This thread has been locked.

If you have a related question, please click the "Ask a related question" button in the top right corner. The newly created question will be automatically linked to this question.

2^n division optimization for signed division

Other Parts Discussed in Thread: MSP430F5418A

I found that dividing using /32 for unsigned operands is optimized into a shift by 5 (which is a good thing). Now using signed integers the optimization won't do this.

Following minimal example shows the issue:

#include "msp430f5418A.h"

void main(void)
{
WDTCTL = WDTPW + WDTHOLD; // Stop WDT

volatile int u = -64;

volatile int a = u / 32;
volatile int b = u >> 5;

__bis_SR_register(LPM3_bits + GIE); // Enter LPM3, enable interrupts
__no_operation(); // For debugger
}

The relevant generated assembly is:

MOV.W #0xffc0,0x0000(SP)
MOV.W @SP,R12
MOV.W #0x0020,R13
CALLA #__divi
MOV.W R12,0x0002(SP)
MOV.W @SP,R15
RPT #5 RRAX.W R15
MOV.W R15,0x0004(SP)

The optimizations are turned to maximum (o4) and it's optimized for speed (opt_for_speed=5), building release code (no debug options selected).

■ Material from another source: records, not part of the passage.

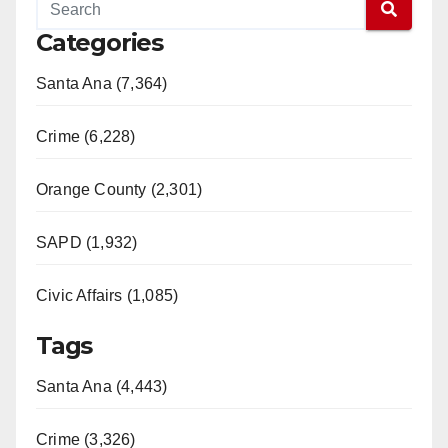
Categories
Santa Ana (7,364)
Crime (6,228)
Orange County (2,301)
SAPD (1,932)
Civic Affairs (1,085)
Tags
Santa Ana (4,443)
Crime (3,326)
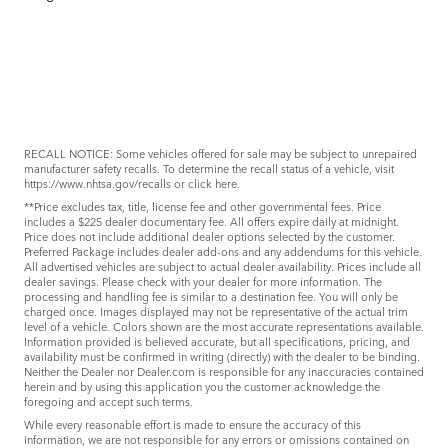
RECALL NOTICE: Some vehicles offered for sale may be subject to unrepaired
manufacturer safety recalls. To determine the recall status of a vehicle, visit
https://www.nhtsa.gov/recalls
or
click here
.
**Price excludes tax, title, license fee and other governmental fees. Price
includes a $225 dealer documentary fee. All offers expire daily at midnight.
Price does not include additional dealer options selected by the customer.
Preferred Package includes dealer add-ons and any addendums for this vehicle.
All advertised vehicles are subject to actual dealer availability. Prices include all
dealer savings. Please check with your dealer for more information. The
processing and handling fee is similar to a destination fee. You will only be
charged once. Images displayed may not be representative of the actual trim
level of a vehicle. Colors shown are the most accurate representations available.
Information provided is believed accurate, but all specifications, pricing, and
availability must be confirmed in writing (directly) with the dealer to be binding.
Neither the Dealer nor Dealer.com is responsible for any inaccuracies contained
herein and by using this application you the customer acknowledge the
foregoing and accept such terms.
While every reasonable effort is made to ensure the accuracy of this
information, we are not responsible for any errors or omissions contained on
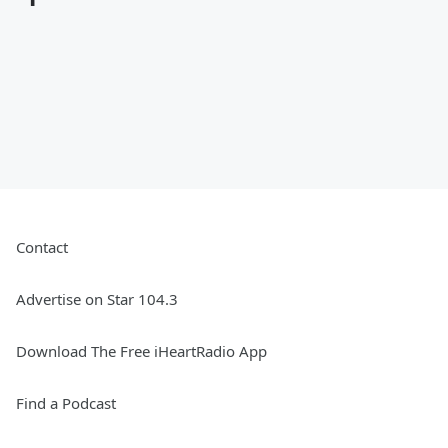
Contact
Advertise on Star 104.3
Download The Free iHeartRadio App
Find a Podcast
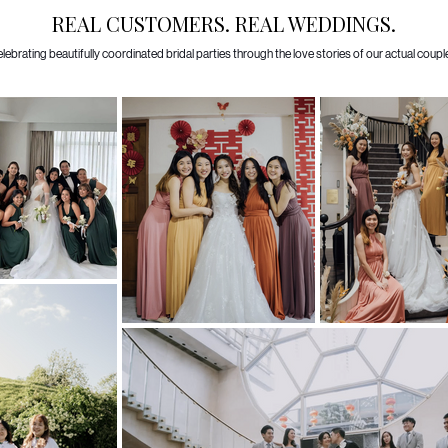
REAL CUSTOMERS. REAL WEDDINGS.
lebrating beautifully coordinated bridal parties through the love stories of our actual coupl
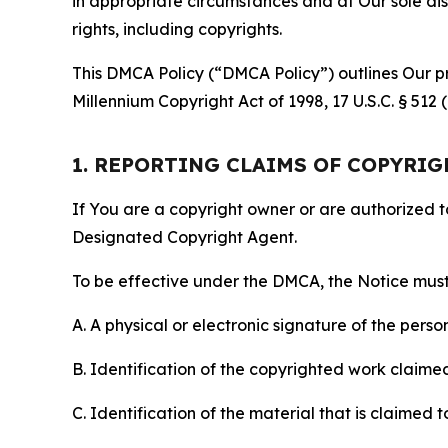
in appropriate circumstances and at Our sole disc
rights, including copyrights.
This DMCA Policy (“DMCA Policy”) outlines Our pr
Millennium Copyright Act of 1998, 17 U.S.C. § 512
1. REPORTING CLAIMS OF COPYRI
If You are a copyright owner or are authorized 
Designated Copyright Agent.
To be effective under the DMCA, the Notice must 
A. A physical or electronic signature of the pers
B. Identification of the copyrighted work claimed 
C. Identification of the material that is claimed t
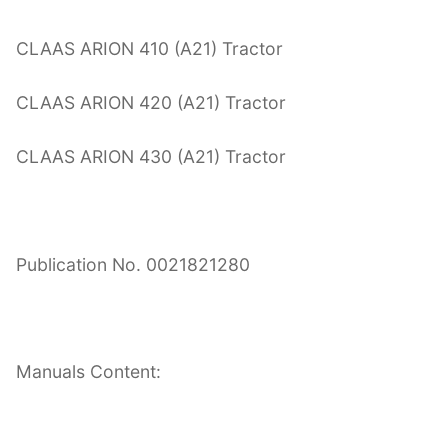
CLAAS ARION 410 (A21) Tractor
CLAAS ARION 420 (A21) Tractor
CLAAS ARION 430 (A21) Tractor
Publication No. 0021821280
Manuals Content:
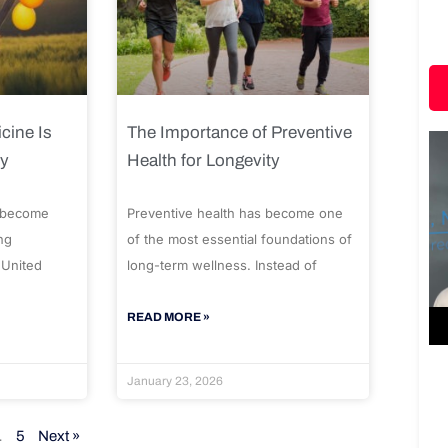
cine Is
The Importance of Preventive
ty
Health for Longevity
 become
Preventive health has become one
ng
of the most essential foundations of
 United
long-term wellness. Instead of
READ MORE »
January 23, 2026
…
5
Next »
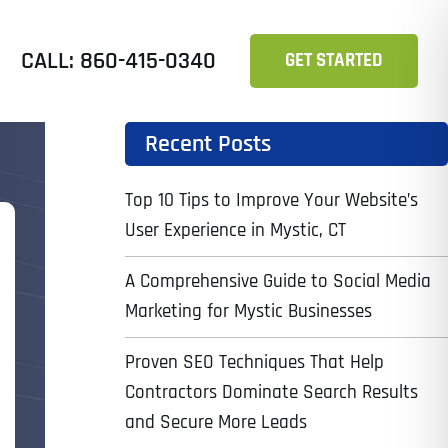
CALL: 860-415-0340
GET STARTED
Recent Posts
Top 10 Tips to Improve Your Website’s
User Experience in Mystic, CT
A Comprehensive Guide to Social Media
Marketing for Mystic Businesses
Proven SEO Techniques That Help
Contractors Dominate Search Results
and Secure More Leads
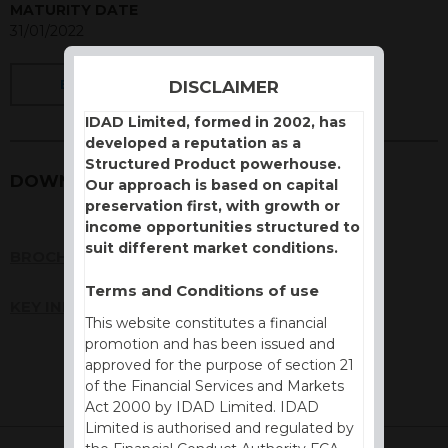
MATURITY DATE
31/01/2022
DISCLAIMER
BACK
IDAD Limited, formed in 2002, has
developed a reputation as a
Structured Product powerhouse.
DOWNLOADS
Our approach is based on capital
preservation first, with growth or
income opportunities structured to
suit different market conditions.
BROCHURE
Terms and Conditions of use
KEY INFORMATION DOCUMENT (KID)
This website constitutes a financial
promotion and has been issued and
approved for the purpose of section 21
of the Financial Services and Markets
Act 2000 by IDAD Limited. IDAD
Limited is authorised and regulated by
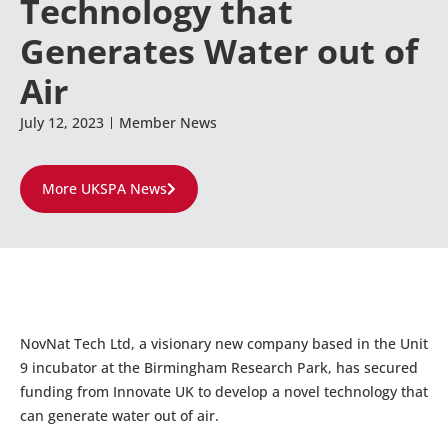
Technology that
Generates Water out of
Air
July 12, 2023
Member News
More UKSPA News
NovNat Tech Ltd, a visionary new company based in the Unit
9 incubator at the Birmingham Research Park, has secured
funding from Innovate UK to develop a novel technology that
can generate water out of air.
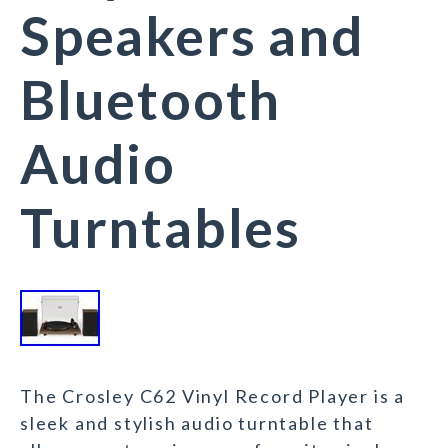
Speakers and
Bluetooth
Audio
Turntables
The Crosley C62 Vinyl Record Player is a
sleek and stylish audio turntable that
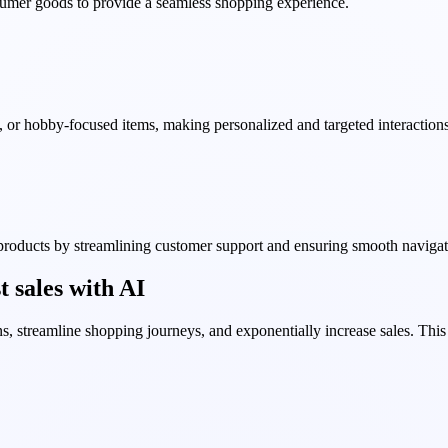
sumer goods to provide a seamless shopping experience.
, or hobby-focused items, making personalized and targeted interactions
 products by streamlining customer support and ensuring smooth navigat
 sales with AI
, streamline shopping journeys, and exponentially increase sales. Thi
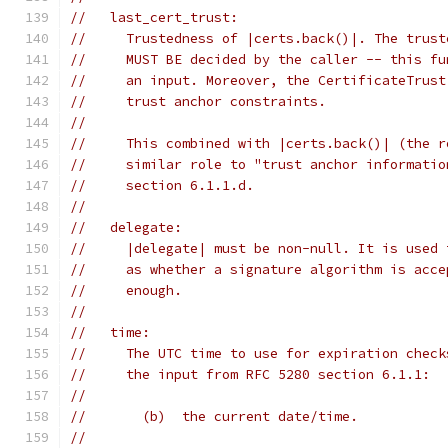
//   last_cert_trust:
//     Trustedness of |certs.back()|. The trust
//     MUST BE decided by the caller -- this fu
//     an input. Moreover, the CertificateTrust
//     trust anchor constraints.
//
//     This combined with |certs.back()| (the r
//     similar role to "trust anchor informatio
//     section 6.1.1.d.
//
//   delegate:
//     |delegate| must be non-null. It is used 
//     as whether a signature algorithm is acce
//     enough.
//
//   time:
//     The UTC time to use for expiration check
//     the input from RFC 5280 section 6.1.1:
//
//       (b)  the current date/time.
//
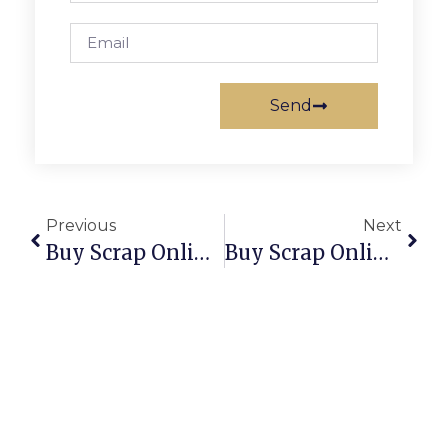
Send
Previous
Next
Buy Scrap Online Tuart Hill – ScrapTrade.com.au
Buy Scrap Online Tuggeranong Dc – ScrapTrade.com.au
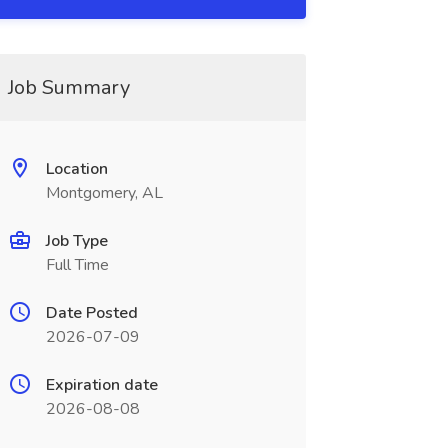
Job Summary
Location
Montgomery, AL
Job Type
Full Time
Date Posted
2026-07-09
Expiration date
2026-08-08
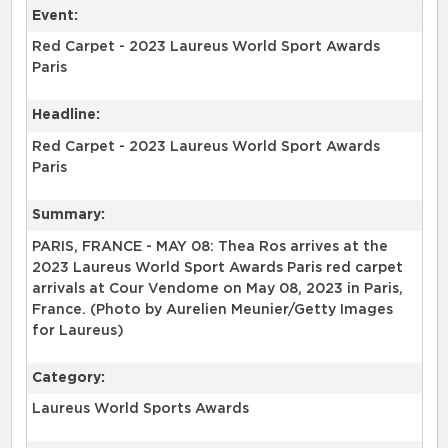
Event:
Red Carpet - 2023 Laureus World Sport Awards
Paris
Headline:
Red Carpet - 2023 Laureus World Sport Awards
Paris
Summary:
PARIS, FRANCE - MAY 08: Thea Ros arrives at the
2023 Laureus World Sport Awards Paris red carpet
arrivals at Cour Vendome on May 08, 2023 in Paris,
France. (Photo by Aurelien Meunier/Getty Images
for Laureus)
Category:
Laureus World Sports Awards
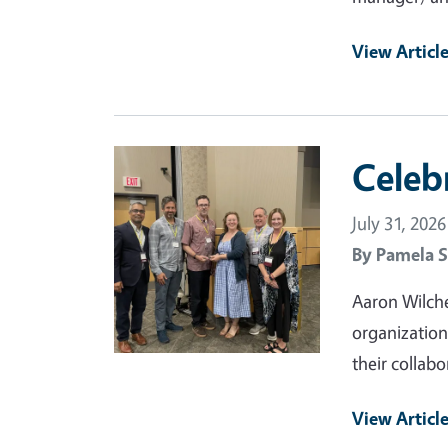
View Articl
Primary Image
Celeb
July 31, 2026
By
Pamela S
Aaron Wilche
organization
their collabo
View Articl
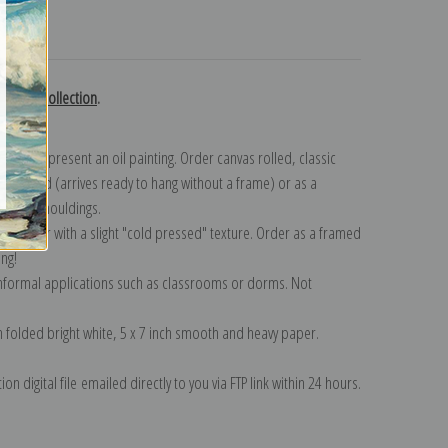
turns
Cropsey collection
.
n to represent an oil painting. Order canvas rolled, classic
y wrapped (arrives ready to hang without a frame) or as a
quisite mouldings.
tte paper with a slight "cold pressed" texture. Order as a framed
ang!
 informal applications such as classrooms or dorms. Not
on folded bright white, 5 x 7 inch smooth and heavy paper.
on digital file emailed directly to you via FTP link within 24 hours.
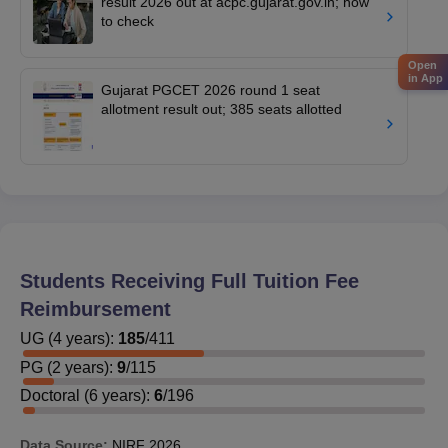
result 2026 out at acpc.gujarat.gov.in; how
to check
Open
in App
Gujarat PGCET 2026 round 1 seat
allotment result out; 385 seats allotted
Students Receiving Full Tuition Fee
Reimbursement
UG
(
4
years)
:
185
/
411
PG
(
2
years)
:
9
/
115
Doctoral
(
6
years)
:
6
/
196
Data Source:
NIRF
2026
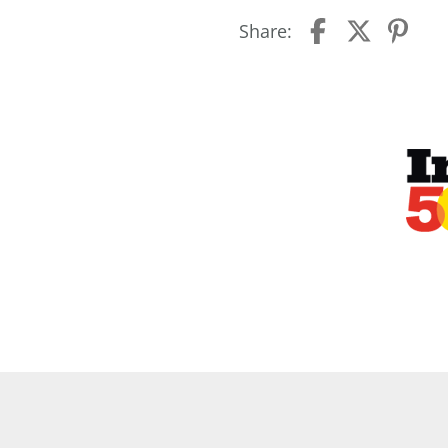
Share:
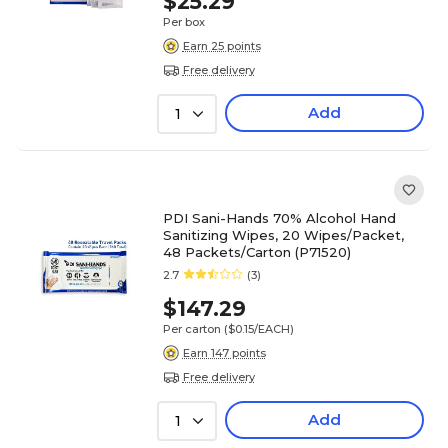
$25.29
Per box
Earn 25 points
Free delivery
Add
1
PDI Sani-Hands 70% Alcohol Hand
Sanitizing Wipes, 20 Wipes/Packet,
48 Packets/Carton (P71520)
2.7
(3)
$147.29
Per carton
($0.15/EACH)
Earn 147 points
Free delivery
Add
1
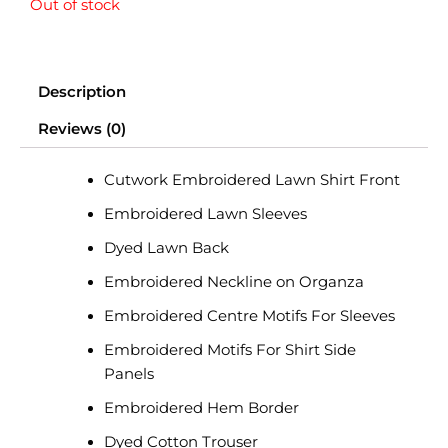
Out of stock
price
price
was:
is:
Description
₨ 8,890.
₨ 7,500.
Reviews (0)
Cutwork Embroidered Lawn Shirt Front
Embroidered Lawn Sleeves
Dyed Lawn Back
Embroidered Neckline on Organza
Embroidered Centre Motifs For Sleeves
Embroidered Motifs For Shirt Side
Panels
Embroidered Hem Border
Dyed Cotton Trouser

Now I see there is a reason behind calling divi in this case - if something smaller than -32 is divided by 32 the result is 0 - which will not happen with a simple shift operation (result will be -1).

I was wondering however if a comparison of the numerator and divisor and after that either a return of 0 or returning the shifted value wouldn't be faster and smaller.

Something like this pseudocode:

if (abs(numerator) <  divisor)

return 0; 

else

return numerator >> log2(divisor);

I'm not used to writing algorithms in assembler - so my trying to do so will probably generate not a very nice result - that's why my statement is a bit vague and I ask the question here.

  • It's not quite that simple.  Consider -33 / 32 == -1, but -33 >> 5 == -2.

    There may be things that could be done for MSP.  This would require a bit of investigation.  You may be interested to know that C6000 (which has 32-bit int) does this operation with the expression (signed)(((unsigned)(x>>4)>>27)+x)>>5, which would not be feasible on an MSP that doesn't have RPT RRAX, but perhaps it would on MSP430F5418A.  On the other hand, it would slightly increase code size.

  • Oh well, seems like today half of my brain isn't working like it should - I'm missing things everywhere.

    Thanks for the explanation (and for pointing out my lack of thinking). I haven't looked at the MSP instruction sets in detail - from your answer I take it that they differ depending on the families, another interesting point.

    I should stay away from trying to optimize things when I'm not at my best... 

  • There's no harm in looking at or posting about such things, even if it's not a perfect solution.  A similar sort of observation by a forum user led to implementing faster hardware multiplication routines in the RTS.